═══ DATA EXTRACTS

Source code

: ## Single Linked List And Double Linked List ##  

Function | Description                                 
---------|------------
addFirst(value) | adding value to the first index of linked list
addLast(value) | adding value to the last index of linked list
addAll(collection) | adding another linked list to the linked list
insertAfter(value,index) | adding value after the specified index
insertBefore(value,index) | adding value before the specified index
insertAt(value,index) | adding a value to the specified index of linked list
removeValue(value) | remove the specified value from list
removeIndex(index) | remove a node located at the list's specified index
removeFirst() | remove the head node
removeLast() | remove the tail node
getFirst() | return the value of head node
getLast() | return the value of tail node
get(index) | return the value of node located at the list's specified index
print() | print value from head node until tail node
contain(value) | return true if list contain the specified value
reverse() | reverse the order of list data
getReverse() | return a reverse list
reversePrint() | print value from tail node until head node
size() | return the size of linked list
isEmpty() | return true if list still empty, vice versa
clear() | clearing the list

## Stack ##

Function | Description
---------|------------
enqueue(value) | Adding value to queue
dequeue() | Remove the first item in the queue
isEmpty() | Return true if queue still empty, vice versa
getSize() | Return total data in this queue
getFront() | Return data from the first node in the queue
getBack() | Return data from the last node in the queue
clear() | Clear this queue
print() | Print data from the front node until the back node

══════

• DESCRIPTION OF THE TASK: Exactly the lines from the one containing "getSize() | Return total data in this queue" through the end of the records should be reproduced, and no others.

• SOLUTION FOR THIS TASK:
getSize() | Return total data in this queue
getFront() | Return data from the first node in the queue
getBack() | Return data from the last node in the queue
clear() | Clear this queue
print() | Print data from the front node until the back node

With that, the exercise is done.